Md., Mar. 1, 2012) (Crim. No. RDB-11-0094), brief filed 7/1/13. Fourth
Amendment---Historical Cell Site Location Information---Privacy---Good
Faith Exception. Brief of Amici Curiae American Civil
Liberties Union Foundation, American Civil Liberties Union Foundation of
Maryland, Center for Democracy & Technology, Electronic Frontier
Foundation & National Association of Criminal Defense Lawyers in
support of defendants-appellants’ appeal seeking reversal. Argument:
Warrantless acquisition of long-term historical cell site location
information violated defendants’ reasonable expectation of privacy
under the Fourth Amendment. Defendants’ cell site location information
obtained by the government reveals invasive and accurate information
about their location and movements over time. Obtaining 221 or 14 days’
worth of cell phone location data is a “search” under the Fourth
Amendment requiring a warrant based upon probable cause. Cell phone
providers’ ability to access customers’ location data does not
eliminate cell phone users’ reasonable expectation of privacy in that
data. Even if the good faith exception applies, this court should
decide the Fourth Amendment question. Authors: Catherine Crump, Nathan Freed Wessler, and Ben Wizner, American Civil Liberties Union Foundation, New York, New York.
United States v. Newman and Chiasson, 2nd
Cir., Case Nos. 13-1837, on appeal from the United States District
Court for the Southern District of New York, brief filed 8/22/13. Mens Rea---Jury Instructions---Insider Trading---Remote Tippees. Brief of National Association of Criminal Defense Lawyers as Amicus Curiae in support of Appellants. Argument:
The District Court’s jury instructions conflict with the fundamental
principle that a defendant must know the facts that make his conduct
illegal.
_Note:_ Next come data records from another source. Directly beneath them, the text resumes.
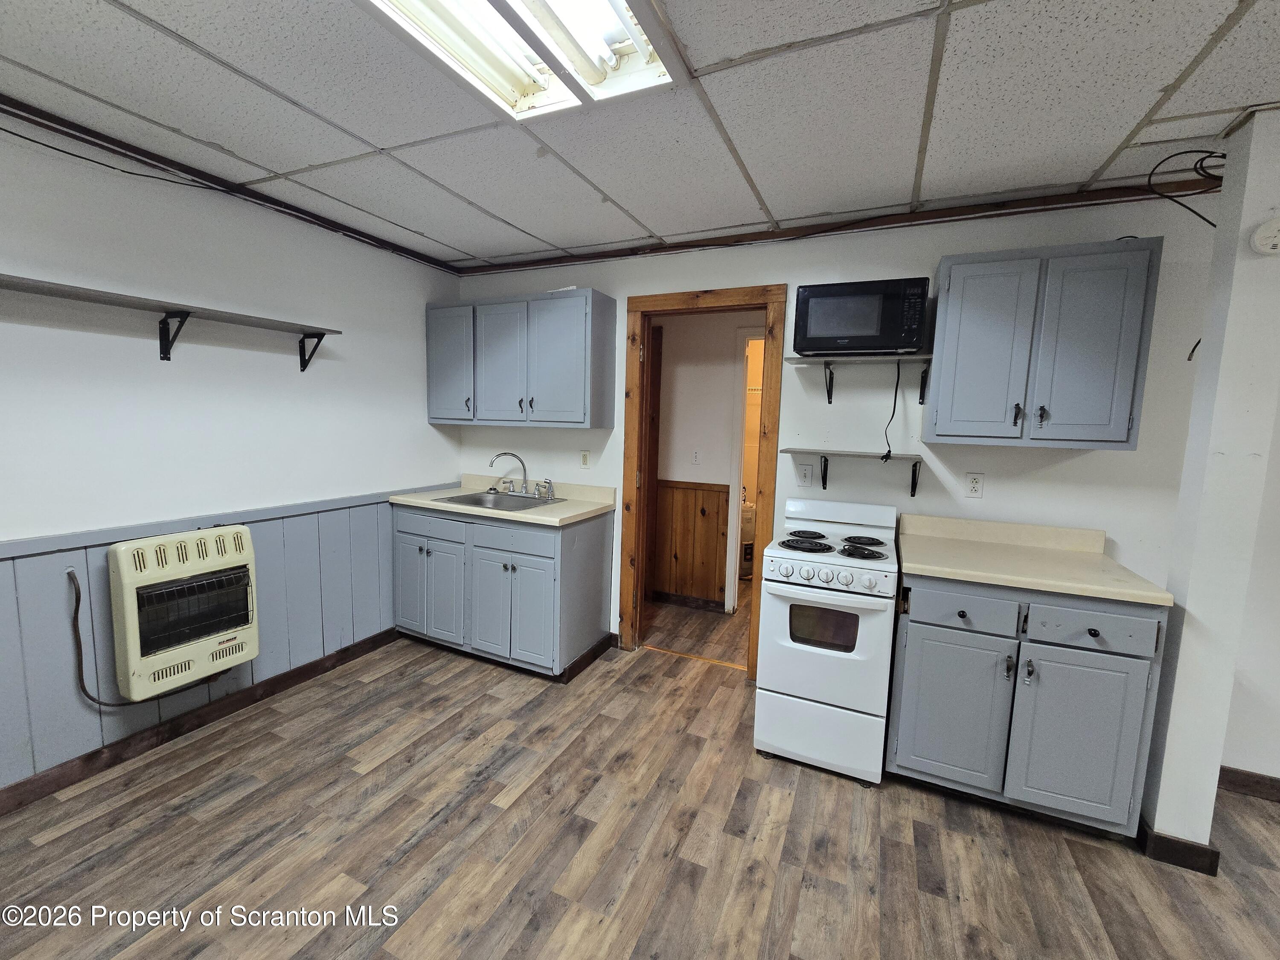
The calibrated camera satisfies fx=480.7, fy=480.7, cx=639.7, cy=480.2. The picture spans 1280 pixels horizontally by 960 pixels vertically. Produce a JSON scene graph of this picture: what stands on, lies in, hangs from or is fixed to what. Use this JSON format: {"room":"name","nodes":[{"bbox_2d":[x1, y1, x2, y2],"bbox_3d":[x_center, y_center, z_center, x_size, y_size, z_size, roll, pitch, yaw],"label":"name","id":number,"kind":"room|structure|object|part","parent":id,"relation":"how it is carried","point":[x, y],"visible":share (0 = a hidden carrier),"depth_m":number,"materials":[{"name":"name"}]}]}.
{"room":"kitchen","nodes":[
{"label":"kitchen","id":0,"kind":"room"},
{"bbox_2d":[0,116,463,799],"bbox_3d":[-2.242,-0.049,1.702,0.121,2.480,4.213,5,7,24],"label":"left wall","id":1,"kind":"structure","parent":0,"point":[117,345],"depth_m":2.08,"materials":[{"name":"white paint"}]},
{"bbox_2d":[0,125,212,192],"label":"cable","id":2,"kind":"object","parent":1,"relation":"attached to","point":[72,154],"visible":0.97,"depth_m":1.83,"materials":[{"name":"black plastic"}]},
{"bbox_2d":[0,273,339,365],"bbox_3d":[-1.981,-0.592,1.846,0.251,0.199,1.633,5,7,24],"label":"wall shelf","id":3,"kind":"object","parent":1,"relation":"attached to","point":[162,359],"visible":0.99,"depth_m":1.93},
{"bbox_3d":[-1.948,-0.613,2.017,0.160,0.181,0.063,5,7,24],"label":"bracket","id":4,"kind":"part","parent":3,"relation":"part of","materials":[{"name":"black metal"}]},
{"bbox_3d":[-1.708,-0.690,2.514,0.182,0.193,0.060,5,7,24],"label":"bracket","id":5,"kind":"part","parent":3,"relation":"part of","materials":[{"name":"black metal"}]},
{"bbox_2d":[0,628,398,815],"bbox_3d":[-2.219,1.140,1.784,0.015,0.096,3.352,5,7,24],"label":"baseboard","id":6,"kind":"structure","parent":1,"relation":"attached to","point":[314,670],"depth_m":2.12,"materials":[{"name":"brown wood"}]},
{"bbox_2d":[0,486,459,791],"bbox_3d":[-2.117,0.661,1.924,0.019,0.838,3.563,5,7,24],"label":"wainscoting","id":7,"kind":"structure","parent":1,"relation":"attached to","point":[11,587],"depth_m":2.04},
{"bbox_2d":[107,523,261,700],"bbox_3d":[-1.948,0.554,2.082,0.202,0.666,0.478,5,7,24],"label":"wall heater","id":8,"kind":"object","parent":7,"relation":"attached to","point":[189,568],"visible":0.98,"depth_m":1.99,"materials":[{"name":"beige metal"}]},
{"bbox_2d":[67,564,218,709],"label":"gas hose","id":9,"kind":"object","parent":8,"relation":"attached to","point":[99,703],"visible":0.83,"depth_m":1.86,"materials":[{"name":"plastic"}]},
{"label":"grille","id":10,"kind":"part","parent":8,"relation":"part of","materials":[{"name":"black metal"}]},
{"bbox_2d":[0,95,460,275],"bbox_3d":[-2.073,-1.274,1.649,0.033,0.059,3.724,5,7,24],"label":"crown molding","id":11,"kind":"structure","parent":1,"relation":"attached to","point":[369,237],"depth_m":2.05,"materials":[{"name":"wood"}]},
{"bbox_2d":[0,0,1279,270],"bbox_3d":[0.402,-1.147,0.654,5.806,0.097,4.523,5,7,24],"label":"ceiling","id":12,"kind":"structure","parent":0,"point":[1114,141],"depth_m":1.57,"materials":[{"name":"white tile"}]},
{"bbox_2d":[358,0,680,122],"bbox_3d":[-0.363,-1.132,0.948,0.609,0.091,1.140,5,7,24],"label":"ceiling light","id":13,"kind":"object","parent":12,"relation":"in","point":[634,33],"visible":0.98,"depth_m":1.29,"materials":[{"name":"white metal"}]},
{"bbox_2d":[0,589,1279,959],"bbox_3d":[0.756,1.367,1.307,5.831,0.076,6.191,5,7,24],"label":"floor","id":14,"kind":"structure","parent":0,"point":[560,907],"depth_m":1.67,"materials":[{"name":"brown wood"}]},
{"bbox_2d":[393,502,615,679],"bbox_3d":[-0.878,0.612,3.071,1.255,0.897,0.648,5,7,24],"label":"base cabinet","id":15,"kind":"object","parent":14,"relation":"on","point":[589,533],"visible":0.87,"depth_m":2.78,"materials":[{"name":"paint"}]},
{"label":"cabinet door","id":16,"kind":"part","parent":15,"relation":"part of","materials":[{"name":"paint"}]},
{"bbox_3d":[-1.292,0.696,2.974,0.478,0.551,0.131,5,7,24],"label":"cabinet door","id":17,"kind":"part","parent":15,"relation":"part of","materials":[{"name":"paint"}]},
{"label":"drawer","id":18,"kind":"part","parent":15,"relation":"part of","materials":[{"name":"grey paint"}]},
{"bbox_2d":[387,474,615,526],"bbox_3d":[-0.851,0.097,3.058,1.337,0.125,0.654,5,7,24],"label":"countertop","id":19,"kind":"structure","parent":15,"relation":"on","point":[404,498],"depth_m":2.99,"materials":[{"name":"beige laminate"}]},
{"bbox_2d":[434,488,565,511],"bbox_3d":[-0.891,0.197,3.038,0.687,0.167,0.500,5,7,24],"label":"sink","id":20,"kind":"object","parent":19,"relation":"in","point":[462,501],"visible":0.58,"depth_m":3.14,"materials":[{"name":"silver metal"}]},
{"bbox_2d":[487,450,555,498],"bbox_3d":[-0.780,-0.044,3.099,0.447,0.281,0.232,5,7,24],"label":"faucet","id":21,"kind":"object","parent":20,"relation":"on","point":[496,455],"visible":0.99,"depth_m":3.13,"materials":[{"name":"silver metal"}]},
{"bbox_3d":[-0.771,0.738,2.739,0.452,0.575,0.137,5,7,24],"label":"cabinet door","id":22,"kind":"part","parent":15,"relation":"part of","materials":[{"name":"paint"}]},
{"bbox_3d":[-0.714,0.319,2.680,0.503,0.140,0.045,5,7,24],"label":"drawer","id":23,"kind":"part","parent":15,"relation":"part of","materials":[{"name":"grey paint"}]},
{"bbox_2d":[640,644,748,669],"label":"threshold strip","id":24,"kind":"object","parent":14,"relation":"on","point":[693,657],"visible":0.82,"depth_m":3.00,"materials":[{"name":"brown wood"}]},
{"bbox_2d":[739,499,755,577],"bbox_3d":[0.981,0.517,4.599,0.307,0.807,0.303,5,7,24],"label":"water heater","id":25,"kind":"object","parent":14,"relation":"on","point":[748,514],"visible":0.32,"depth_m":4.47,"materials":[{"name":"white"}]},
{"bbox_2d":[753,495,899,785],"bbox_3d":[0.857,0.668,2.233,0.515,1.096,0.669,5,7,24],"label":"stove","id":26,"kind":"object","parent":14,"relation":"on","point":[830,700],"visible":0.99,"depth_m":2.00,"materials":[{"name":"white metal"}]},
{"bbox_3d":[0.813,0.262,2.383,0.206,0.030,0.243,5,7,24],"label":"burner","id":27,"kind":"part","parent":26,"relation":"part of","materials":[{"name":"black metal"}]},
{"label":"burner","id":28,"kind":"part","parent":26,"relation":"part of","materials":[{"name":"black metal"}]},
{"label":"storage drawer","id":29,"kind":"part","parent":26,"relation":"part of","materials":[{"name":"white metal"}]},
{"bbox_3d":[0.747,0.385,1.998,0.547,0.098,0.087,5,7,24],"label":"control knobs","id":30,"kind":"part","parent":26,"relation":"part of","materials":[{"name":"white plastic"}]},
{"bbox_3d":[0.937,0.305,2.103,0.210,0.033,0.209,5,7,24],"label":"burner","id":31,"kind":"part","parent":26,"relation":"part of","materials":[{"name":"black metal"}]},
{"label":"burner","id":32,"kind":"part","parent":26,"relation":"part of","materials":[{"name":"black metal"}]},
{"bbox_2d":[886,574,1168,837],"bbox_3d":[1.489,0.810,2.021,0.801,0.896,0.641,5,7,24],"label":"base cabinet","id":33,"kind":"object","parent":14,"relation":"on","point":[912,638],"visible":0.83,"depth_m":1.75,"materials":[{"name":"paint"}]},
{"bbox_3d":[1.198,0.898,1.876,0.358,0.563,0.074,5,7,24],"label":"cabinet door","id":34,"kind":"part","parent":33,"relation":"part of","materials":[{"name":"paint"}]},
{"bbox_3d":[1.195,0.484,1.801,0.339,0.131,0.041,5,7,24],"label":"drawer","id":35,"kind":"part","parent":33,"relation":"part of","materials":[{"name":"grey paint"}]},
{"bbox_2d":[898,511,1175,605],"bbox_3d":[1.514,0.286,1.981,0.784,0.123,0.630,5,7,24],"label":"countertop","id":36,"kind":"structure","parent":33,"relation":"on","point":[1016,584],"depth_m":1.94,"materials":[{"name":"beige laminate"}]},
{"bbox_3d":[1.565,0.938,1.740,0.348,0.574,0.074,5,7,24],"label":"cabinet door","id":37,"kind":"part","parent":33,"relation":"part of","materials":[{"name":"paint"}]},
{"bbox_3d":[1.546,0.514,1.678,0.323,0.129,0.040,5,7,24],"label":"drawer","id":38,"kind":"part","parent":33,"relation":"part of","materials":[{"name":"grey paint"}]},
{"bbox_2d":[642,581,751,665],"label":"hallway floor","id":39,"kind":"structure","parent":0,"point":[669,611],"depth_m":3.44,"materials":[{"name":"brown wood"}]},
{"bbox_2d":[651,309,764,611],"bbox_3d":[0.623,-0.184,3.796,3.211,2.425,0.120,5,7,24],"label":"hallway wall","id":40,"kind":"structure","parent":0,"point":[732,340],"depth_m":3.75,"materials":[{"name":"paint"}]},
{"bbox_2d":[649,588,727,612],"bbox_3d":[0.228,0.961,3.951,1.162,0.089,0.015,5,7,24],"label":"hallway baseboard","id":41,"kind":"structure","parent":40,"relation":"attached to","point":[666,595],"depth_m":3.87,"materials":[{"name":"brown wood"}]},
{"bbox_2d":[652,478,729,605],"bbox_3d":[0.281,0.490,3.947,0.988,0.972,0.027,5,7,24],"label":"wood wainscoting","id":42,"kind":"structure","parent":40,"relation":"attached to","point":[706,493],"depth_m":3.89,"materials":[{"name":"brown wood"}]},
{"bbox_2d":[691,449,702,464],"bbox_3d":[0.438,-0.177,3.748,0.073,0.119,0.015,5,7,24],"label":"light switch","id":43,"kind":"object","parent":40,"relation":"attached to","point":[695,458],"visible":0.98,"depth_m":3.75,"materials":[{"name":"white plastic"}]},
{"bbox_2d":[725,325,765,613],"bbox_3d":[1.114,-0.005,3.628,0.922,2.128,0.144,5,7,24],"label":"hallway door frame","id":44,"kind":"structure","parent":40,"relation":"in","point":[737,423],"depth_m":3.66,"materials":[{"name":"white paint"}]},
{"bbox_2d":[443,188,1221,676],"bbox_3d":[0.837,-0.080,2.683,4.687,2.501,0.120,5,7,24],"label":"back wall","id":45,"kind":"structure","parent":0,"point":[1082,469],"depth_m":2.29,"materials":[{"name":"white paint"}]},
{"bbox_2d":[427,288,615,429],"bbox_3d":[-0.789,-0.732,3.076,1.236,0.769,0.344,5,7,24],"label":"upper cabinet","id":46,"kind":"object","parent":45,"relation":"attached to","point":[433,391],"visible":0.99,"depth_m":2.89,"materials":[{"name":"paint"}]},
{"bbox_3d":[-1.217,-0.733,3.095,0.361,0.722,0.091,5,7,24],"label":"cabinet door","id":47,"kind":"part","parent":46,"relation":"part of","materials":[{"name":"blue paint"}]},
{"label":"cabinet door","id":48,"kind":"part","parent":46,"relation":"part of","materials":[{"name":"grey paint"}]},
{"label":"cabinet door","id":49,"kind":"part","parent":46,"relation":"part of","materials":[{"name":"paint"}]},
{"bbox_2d":[579,449,590,468],"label":"wall outlet","id":50,"kind":"object","parent":45,"relation":"attached to","point":[584,458],"visible":0.98,"depth_m":3.10,"materials":[{"name":"white plastic"}]},
{"bbox_2d":[617,282,786,675],"bbox_3d":[0.358,0.028,2.888,0.939,2.185,0.162,5,7,24],"label":"door frame","id":51,"kind":"structure","parent":45,"relation":"in","point":[751,294],"depth_m":2.81,"materials":[{"name":"brown wood"}]},
{"bbox_2d":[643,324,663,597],"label":"hallway door","id":52,"kind":"structure","parent":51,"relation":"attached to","point":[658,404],"depth_m":3.84,"materials":[{"name":"brown wood"}]},
{"bbox_2d":[795,462,813,486],"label":"light switch","id":53,"kind":"object","parent":45,"relation":"attached to","point":[807,474],"visible":0.97,"depth_m":2.59,"materials":[{"name":"white plastic"}]},
{"bbox_2d":[456,177,1218,275],"bbox_3d":[0.733,-1.292,2.517,3.757,0.059,0.029,5,7,24],"label":"crown molding","id":54,"kind":"structure","parent":45,"relation":"attached to","point":[817,232],"depth_m":2.31,"materials":[{"name":"brown wood"}]},
{"bbox_2d":[782,448,925,496],"bbox_3d":[1.075,-0.033,2.393,0.583,0.203,0.233,5,7,24],"label":"lower shelf","id":55,"kind":"object","parent":45,"relation":"attached to","point":[915,469],"visible":0.98,"depth_m":2.33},
{"bbox_2d":[788,352,932,402],"bbox_3d":[1.062,-0.495,2.326,0.623,0.203,0.262,5,7,24],"label":"upper shelf","id":56,"kind":"object","parent":45,"relation":"attached to","point":[807,359],"visible":0.97,"depth_m":2.28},
{"bbox_2d":[791,276,930,355],"bbox_3d":[1.026,-0.741,2.272,0.534,0.309,0.322,5,7,24],"label":"microwave","id":57,"kind":"object","parent":56,"relation":"on","point":[881,342],"visible":0.97,"depth_m":2.13,"materials":[{"name":"black plastic"}]},
{"bbox_2d":[881,356,902,461],"bbox_3d":[1.214,-0.349,2.299,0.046,0.452,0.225,5,7,24],"label":"power cord","id":58,"kind":"object","parent":57,"relation":"hanging from","point":[894,407],"visible":0.98,"depth_m":2.31,"materials":[{"name":"black plastic"}]},
{"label":"bracket","id":59,"kind":"part","parent":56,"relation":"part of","materials":[{"name":"black metal"}]},
{"bbox_2d":[963,472,984,498],"bbox_3d":[1.590,0.023,2.288,0.072,0.116,0.009,5,7,24],"label":"wall outlet","id":60,"kind":"object","parent":45,"relation":"attached to","point":[976,485],"visible":0.98,"depth_m":2.29,"materials":[{"name":"white plastic"}]},
{"bbox_2d":[923,236,1164,448],"bbox_3d":[1.610,-0.536,2.022,0.698,0.762,0.342,5,7,24],"label":"upper cabinet","id":61,"kind":"object","parent":45,"relation":"attached to","point":[949,297],"visible":0.99,"depth_m":1.88,"materials":[{"name":"paint"}]},
{"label":"door","id":62,"kind":"part","parent":61,"relation":"part of","materials":[{"name":"grey paint"}]},
{"bbox_2d":[1143,107,1279,863],"bbox_3d":[1.997,0.082,1.646,0.185,2.406,0.359,5,7,24],"label":"right wall","id":63,"kind":"structure","parent":0,"point":[1159,824],"depth_m":1.57,"materials":[{"name":"white paint"}]},
{"bbox_2d":[1137,818,1222,874],"bbox_3d":[1.922,1.265,1.761,0.236,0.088,0.241,5,7,24],"label":"baseboard","id":64,"kind":"structure","parent":63,"relation":"attached to","point":[1214,872],"depth_m":1.64,"materials":[{"name":"brown wood"}]},
{"bbox_2d":[1146,146,1225,229],"bbox_3d":[1.976,-1.028,1.708,0.292,0.289,0.261,5,7,24],"label":"cable","id":65,"kind":"object","parent":63,"relation":"attached to","point":[1223,157],"visible":0.92,"depth_m":1.71,"materials":[{"name":"black plastic"}]},
{"bbox_2d":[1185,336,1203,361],"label":"wire","id":66,"kind":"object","parent":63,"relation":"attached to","point":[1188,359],"visible":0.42,"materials":[{"name":"black plastic"}]},
{"bbox_2d":[1217,765,1279,802],"bbox_3d":[3.279,1.318,1.642,2.537,0.095,0.015,5,7,24],"label":"baseboard","id":67,"kind":"structure","parent":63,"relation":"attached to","point":[1260,784],"depth_m":1.98,"materials":[{"name":"brown wood"}]},
{"bbox_2d":[1250,215,1279,255],"bbox_3d":[1.922,-0.736,1.435,0.129,0.114,0.039,5,7,24],"label":"smoke detector","id":68,"kind":"object","parent":63,"relation":"attached to","point":[1275,229],"visible":0.99,"depth_m":1.44,"materials":[{"name":"white plastic"}]},
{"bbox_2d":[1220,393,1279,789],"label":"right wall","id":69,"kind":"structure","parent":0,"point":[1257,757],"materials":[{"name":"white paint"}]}
]}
Basic principles of mens rea require proof that the
defendant knew the facts that made his conduct unlawful. The federal
securities laws require proof that a tippee knew the original tipper of
inside information disclosed information in exchange for a personal
benefit. The requirement of proof of knowledge that the original tipper
disclosed information in exchange for a personal benefit is
particularly important in cases involving remote tippees. Authors: Ira M. Feinberg, Jordan L. Estes, Hagan Scotten, Hogan Lovells US LLP, New York, NY; Joshua L. Dratel, New York, NY.